The Page Barrier

I value concision. I have told myself this value is the reason that I often prefer shorter poems. And I have told myself this preference is the reason that I have tended to write poems under one page (~40 lines) in length. All that, however, is changing.

I now recognize that in my work I have had a tendency to want to end a poem after delivering a few good lines, to “look ahead” to the conclusion and shape the direction toward that end. Reading Marvin Bell’s “Dead Man” poems, which always appear in two parts, helped me recognize just how much can still be said even after the conclusion of the first part of a poem. In some ways, every poem could be said to be just the first part of a poem on that topic.

Reading other longer works has also helped me understand how I might go about resisting conclusions in the effort at arriving in more interesting poetic territory.
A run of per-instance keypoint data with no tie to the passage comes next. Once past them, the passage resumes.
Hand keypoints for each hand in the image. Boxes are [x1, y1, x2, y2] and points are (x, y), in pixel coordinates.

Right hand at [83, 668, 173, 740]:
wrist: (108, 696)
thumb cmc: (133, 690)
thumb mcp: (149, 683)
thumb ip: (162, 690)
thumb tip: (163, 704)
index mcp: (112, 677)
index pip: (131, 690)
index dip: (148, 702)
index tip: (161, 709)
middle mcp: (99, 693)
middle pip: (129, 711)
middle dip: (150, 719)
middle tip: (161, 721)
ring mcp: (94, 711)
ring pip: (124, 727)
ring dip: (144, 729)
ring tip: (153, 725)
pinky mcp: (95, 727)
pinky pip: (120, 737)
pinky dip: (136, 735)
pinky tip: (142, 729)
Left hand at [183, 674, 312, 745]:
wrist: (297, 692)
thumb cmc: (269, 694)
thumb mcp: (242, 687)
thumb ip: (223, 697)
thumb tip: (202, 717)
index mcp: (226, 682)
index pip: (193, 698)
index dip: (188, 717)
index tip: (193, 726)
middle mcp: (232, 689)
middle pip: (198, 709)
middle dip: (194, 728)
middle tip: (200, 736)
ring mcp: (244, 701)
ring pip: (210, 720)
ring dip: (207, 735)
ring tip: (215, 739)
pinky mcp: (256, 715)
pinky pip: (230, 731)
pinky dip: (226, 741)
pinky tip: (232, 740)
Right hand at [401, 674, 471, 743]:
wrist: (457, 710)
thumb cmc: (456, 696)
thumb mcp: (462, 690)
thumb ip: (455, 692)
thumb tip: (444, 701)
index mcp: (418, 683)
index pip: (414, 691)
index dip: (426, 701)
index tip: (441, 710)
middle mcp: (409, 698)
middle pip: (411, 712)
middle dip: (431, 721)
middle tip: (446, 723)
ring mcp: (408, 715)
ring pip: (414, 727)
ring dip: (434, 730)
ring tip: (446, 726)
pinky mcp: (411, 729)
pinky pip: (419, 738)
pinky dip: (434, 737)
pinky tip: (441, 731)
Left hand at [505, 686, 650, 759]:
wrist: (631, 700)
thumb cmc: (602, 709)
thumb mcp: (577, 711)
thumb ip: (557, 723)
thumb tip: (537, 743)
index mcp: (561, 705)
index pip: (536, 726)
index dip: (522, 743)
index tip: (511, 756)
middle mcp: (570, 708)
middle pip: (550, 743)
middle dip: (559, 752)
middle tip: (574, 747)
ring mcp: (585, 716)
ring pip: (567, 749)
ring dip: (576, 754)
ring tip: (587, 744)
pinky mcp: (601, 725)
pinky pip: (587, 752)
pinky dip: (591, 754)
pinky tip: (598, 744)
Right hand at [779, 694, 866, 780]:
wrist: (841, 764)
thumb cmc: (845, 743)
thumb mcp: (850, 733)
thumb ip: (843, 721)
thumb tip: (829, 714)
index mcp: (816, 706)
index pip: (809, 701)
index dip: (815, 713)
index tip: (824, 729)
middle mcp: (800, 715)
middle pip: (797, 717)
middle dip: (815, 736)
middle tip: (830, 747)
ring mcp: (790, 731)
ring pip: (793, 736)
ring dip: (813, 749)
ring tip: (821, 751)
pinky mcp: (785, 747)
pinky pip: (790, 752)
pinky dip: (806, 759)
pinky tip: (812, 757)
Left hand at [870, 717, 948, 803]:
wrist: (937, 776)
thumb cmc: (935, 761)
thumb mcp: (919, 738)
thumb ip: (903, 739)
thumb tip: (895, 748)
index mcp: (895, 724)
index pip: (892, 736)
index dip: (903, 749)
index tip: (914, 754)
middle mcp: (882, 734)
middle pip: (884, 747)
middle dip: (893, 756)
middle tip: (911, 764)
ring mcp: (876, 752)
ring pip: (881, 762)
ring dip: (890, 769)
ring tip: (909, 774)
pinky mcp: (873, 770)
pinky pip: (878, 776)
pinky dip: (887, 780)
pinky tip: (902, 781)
Being halfway through my third semester in the Pacific University MFA program, I have now read over fifty books of poetry and poetry criticism in the last fifteen months of study. I have learned a lot. Perhaps more importantly, I have absorbed a lot, imbibing poetry as much as analyzing it, and letting it shape my aesthetics from the inside out.

Most recently, I have been reading David St. John’s Study For The World’s Body. I am struck by the success of his longer poems. Comparing his work to another poet whose longer poems I also admire, Li-Young Lee, has helped me to understand some of the qualities of longer poems which I hope to deploy in my own efforts at breaking the single-page barrier.
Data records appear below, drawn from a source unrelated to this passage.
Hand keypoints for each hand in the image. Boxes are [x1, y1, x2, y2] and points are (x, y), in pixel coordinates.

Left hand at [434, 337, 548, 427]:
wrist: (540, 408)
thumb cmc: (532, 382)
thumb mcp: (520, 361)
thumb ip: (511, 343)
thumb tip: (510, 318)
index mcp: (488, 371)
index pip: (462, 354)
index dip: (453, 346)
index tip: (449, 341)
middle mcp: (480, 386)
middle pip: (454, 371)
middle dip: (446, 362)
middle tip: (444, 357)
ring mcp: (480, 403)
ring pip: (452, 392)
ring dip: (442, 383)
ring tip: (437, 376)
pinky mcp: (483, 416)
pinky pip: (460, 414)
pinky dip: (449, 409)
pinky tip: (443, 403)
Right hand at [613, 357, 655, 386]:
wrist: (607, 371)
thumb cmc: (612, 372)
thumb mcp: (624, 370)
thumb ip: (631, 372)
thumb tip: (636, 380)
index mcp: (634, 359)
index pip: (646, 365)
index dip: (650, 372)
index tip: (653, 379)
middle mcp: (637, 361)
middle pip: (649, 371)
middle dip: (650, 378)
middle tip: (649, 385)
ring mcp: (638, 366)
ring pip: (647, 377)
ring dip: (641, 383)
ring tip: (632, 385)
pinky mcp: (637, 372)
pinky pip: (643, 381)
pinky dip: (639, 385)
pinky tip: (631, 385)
Foremost among them seems to be a tone that reflects confidence. This sense of confidence about the speaker, and by inference the author, helps me as a reader to give the author permission to dwell on unfolding details, provided they remain grounded in concrete images, interesting language, music, or other elements of good craft. Careful examination of details in this way produces the actual poetry, and gives a sense of focus and precision to the work, despite its length.

The stand-up comedian Billy Connolly is a master at delivering humor through seemingly endless digressions. When he finally comes back to the main topic, long since forgotten in the audience’s mind, he earns not only laughs but trust that he knew what he was doing all along. Good long poems can also function in this way–taking time to deliver poetry through the details, but retaining a sense of focus and direction all along.

In some ways, it seems to me that longer poems do not necessarily have to end on lines as spectacular as those required for the success of shorter poems. A rider who has hung on to a bucking stallion with dignity and tenacity need not necessarily dismount with great flourish to win cheers. The sustained quality and duration of the work is a feat in itself. Such feats I look forward to attempting in practice soon.